Such attacks involve both direct and indirect damages to any firm. Whether you’re an SMB or a large-scale conglomerate, the recovery process often demands outsourced expertise with a hefty cost.

It is not an easy task to estimate the total loss of any enterprise that has been the victim of a security breach. A key reason for this is the fact that businesses often refrain from sharing/airing such details in public.  According to a report from Kaspersky Lab [PDF], on an average, the victimized company spends $551,000 in the recovery from a cyber security breach. Moreover, SMBs usually pay $38,000 to recover from direct damages only.

Additionally, the cost of indirect damages is reckoned to be $69,000 and $8,000 for a small and medium sized business. According to the report, the percentage of enterprises that detail their security breach is 90%; out of which 46% of companies lost the sensitive data that leads them to business downtime.

Here are some data points from Kapersky for CISOs to keep in mind when estimating the true cost of a security breach.

The three biggest consequences of a security breach

Loss of sensitive and critical data access: The targeted company, is under threat to lose the access to their sensitive data. This causes them to pay the ransom amount in a bid to recover their crucial data.

A question of reputation: For any business market standing and reputation is a key factor for business success.  In the case of any security breach, the damage to the victim’s reputation can have staggering consequences.

Loss of current business opportunities: As the company strives hard to rollback its IT to the pre-attack data point, the company is more likely to lose potential deals and some existing business during the recovery period.

The three highly distressing security breaches

External security breach: This type of security breach involves third-party and defense failure that leads to a company’s system intrusion and data loss. Actors in this case may have various intent.

Internal security breach: Internal security breach causes when any of the company’s employee acts maliciously or fraudulently and either can result in considerable damage or the removal of sensitive data from the company’s systems.

Cyber espionage: This approach can be internal, external or a combination of both.  The sole purpose is to get access to sensitive commercial or government data.  Actors in this case are often hacker groups sponsored by rival companies or state-sponsored.

Average cost of security breach according to types

Failure of third-party suppliers: In such case companies tend to spend $3,289,864.

Fraud by employees can cost companies $1,303,827.

Cyber-espionage causes the companies to pay $1,141,305.

Network intrusion/hacking results in spending $1,104,962 by the targeted companies.

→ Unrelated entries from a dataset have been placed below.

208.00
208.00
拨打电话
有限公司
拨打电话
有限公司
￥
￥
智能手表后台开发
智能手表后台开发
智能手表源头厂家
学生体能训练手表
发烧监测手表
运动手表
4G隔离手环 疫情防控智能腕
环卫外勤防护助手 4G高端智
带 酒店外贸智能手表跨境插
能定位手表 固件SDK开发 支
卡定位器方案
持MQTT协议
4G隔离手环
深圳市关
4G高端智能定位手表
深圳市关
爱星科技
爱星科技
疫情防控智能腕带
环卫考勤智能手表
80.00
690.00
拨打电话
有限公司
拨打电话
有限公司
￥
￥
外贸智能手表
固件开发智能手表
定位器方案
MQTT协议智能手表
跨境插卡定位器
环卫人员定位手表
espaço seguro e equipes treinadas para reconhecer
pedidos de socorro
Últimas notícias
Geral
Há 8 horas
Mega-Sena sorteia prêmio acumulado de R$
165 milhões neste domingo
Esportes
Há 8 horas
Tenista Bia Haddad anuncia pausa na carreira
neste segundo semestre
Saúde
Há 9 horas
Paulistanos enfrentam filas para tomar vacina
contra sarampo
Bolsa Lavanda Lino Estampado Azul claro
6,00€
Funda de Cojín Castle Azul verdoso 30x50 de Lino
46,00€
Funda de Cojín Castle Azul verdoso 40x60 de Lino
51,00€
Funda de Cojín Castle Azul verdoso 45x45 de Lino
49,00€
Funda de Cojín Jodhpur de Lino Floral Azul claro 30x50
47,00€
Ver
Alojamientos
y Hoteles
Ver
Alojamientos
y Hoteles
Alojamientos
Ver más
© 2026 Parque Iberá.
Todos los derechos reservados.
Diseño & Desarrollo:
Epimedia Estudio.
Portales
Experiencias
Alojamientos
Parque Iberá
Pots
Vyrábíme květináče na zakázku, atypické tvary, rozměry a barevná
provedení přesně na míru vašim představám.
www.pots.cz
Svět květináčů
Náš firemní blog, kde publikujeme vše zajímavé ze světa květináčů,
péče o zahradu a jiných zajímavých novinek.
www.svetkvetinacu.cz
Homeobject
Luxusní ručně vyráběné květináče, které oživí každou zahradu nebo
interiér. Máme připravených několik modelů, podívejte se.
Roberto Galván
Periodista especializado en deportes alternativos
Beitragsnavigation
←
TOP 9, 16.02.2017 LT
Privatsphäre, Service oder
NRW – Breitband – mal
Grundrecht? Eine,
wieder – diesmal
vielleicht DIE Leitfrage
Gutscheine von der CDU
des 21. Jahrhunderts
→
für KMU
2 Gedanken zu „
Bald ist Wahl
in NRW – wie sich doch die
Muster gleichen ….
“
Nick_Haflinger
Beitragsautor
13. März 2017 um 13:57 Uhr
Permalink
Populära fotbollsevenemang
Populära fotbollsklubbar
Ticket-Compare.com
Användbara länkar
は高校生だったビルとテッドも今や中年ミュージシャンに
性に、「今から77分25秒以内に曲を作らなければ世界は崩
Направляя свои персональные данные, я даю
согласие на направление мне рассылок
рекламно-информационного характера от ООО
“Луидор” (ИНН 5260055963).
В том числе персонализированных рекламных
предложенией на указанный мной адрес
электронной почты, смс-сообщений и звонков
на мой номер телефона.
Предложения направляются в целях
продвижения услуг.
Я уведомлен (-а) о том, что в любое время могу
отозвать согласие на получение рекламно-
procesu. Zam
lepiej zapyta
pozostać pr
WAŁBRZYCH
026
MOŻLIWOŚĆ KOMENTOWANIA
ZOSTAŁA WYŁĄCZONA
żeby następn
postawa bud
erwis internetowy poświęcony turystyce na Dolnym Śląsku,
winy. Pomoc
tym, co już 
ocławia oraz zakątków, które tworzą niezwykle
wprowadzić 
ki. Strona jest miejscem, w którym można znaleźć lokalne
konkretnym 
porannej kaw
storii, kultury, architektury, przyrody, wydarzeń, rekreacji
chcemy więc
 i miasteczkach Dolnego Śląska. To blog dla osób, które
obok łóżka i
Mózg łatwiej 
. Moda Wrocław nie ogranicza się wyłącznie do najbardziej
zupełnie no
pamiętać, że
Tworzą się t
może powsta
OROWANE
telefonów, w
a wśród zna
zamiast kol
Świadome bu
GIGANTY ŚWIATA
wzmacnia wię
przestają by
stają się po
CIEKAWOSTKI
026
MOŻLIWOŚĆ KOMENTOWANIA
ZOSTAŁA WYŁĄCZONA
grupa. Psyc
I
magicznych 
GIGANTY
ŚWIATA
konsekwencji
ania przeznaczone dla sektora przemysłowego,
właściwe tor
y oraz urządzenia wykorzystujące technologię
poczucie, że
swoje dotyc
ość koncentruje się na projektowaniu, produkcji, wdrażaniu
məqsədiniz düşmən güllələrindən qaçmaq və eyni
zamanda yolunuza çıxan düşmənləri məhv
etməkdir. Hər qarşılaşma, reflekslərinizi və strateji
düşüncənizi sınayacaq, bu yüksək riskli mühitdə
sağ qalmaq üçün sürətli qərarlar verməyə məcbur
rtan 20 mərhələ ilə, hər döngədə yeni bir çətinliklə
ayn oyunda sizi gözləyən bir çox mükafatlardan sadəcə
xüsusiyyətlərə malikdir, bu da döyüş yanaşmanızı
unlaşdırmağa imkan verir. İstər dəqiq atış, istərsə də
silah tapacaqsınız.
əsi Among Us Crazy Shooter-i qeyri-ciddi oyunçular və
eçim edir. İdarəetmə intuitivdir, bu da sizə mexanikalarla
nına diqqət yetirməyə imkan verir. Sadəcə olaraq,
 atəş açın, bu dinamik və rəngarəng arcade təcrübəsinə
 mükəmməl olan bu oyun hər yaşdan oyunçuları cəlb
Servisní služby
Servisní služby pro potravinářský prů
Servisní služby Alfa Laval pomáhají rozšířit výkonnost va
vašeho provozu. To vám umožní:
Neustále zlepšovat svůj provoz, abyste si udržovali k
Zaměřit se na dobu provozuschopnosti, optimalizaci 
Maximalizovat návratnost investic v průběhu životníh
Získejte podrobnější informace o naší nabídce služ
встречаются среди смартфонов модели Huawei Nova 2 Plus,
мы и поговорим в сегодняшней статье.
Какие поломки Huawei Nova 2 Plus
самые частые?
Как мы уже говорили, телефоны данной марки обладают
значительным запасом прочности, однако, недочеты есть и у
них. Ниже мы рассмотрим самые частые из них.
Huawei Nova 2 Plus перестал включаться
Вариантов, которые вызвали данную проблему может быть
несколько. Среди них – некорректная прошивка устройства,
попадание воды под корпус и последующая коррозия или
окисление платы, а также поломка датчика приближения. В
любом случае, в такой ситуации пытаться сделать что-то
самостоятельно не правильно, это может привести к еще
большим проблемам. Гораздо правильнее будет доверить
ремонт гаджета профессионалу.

The takeaway: be prepared!

The increasing risk of security breaches for any business has become the top concern of the business fraternity. Most companies are waking up to the fact that while implementing security will cost them, the cost of a security breach could be devastating.

Remember, it’s not just the cost of the downtime, legal fees, or even customer reparations. The true cost of a security breach could be your job and your company.

This quote from Ben Cabrera, network supervisor for Stater Bros. Markets, sums up the situation nicely: “We have to do everything we can to protect ourselves. All it would take is one breach and 80 years of success would be gone.”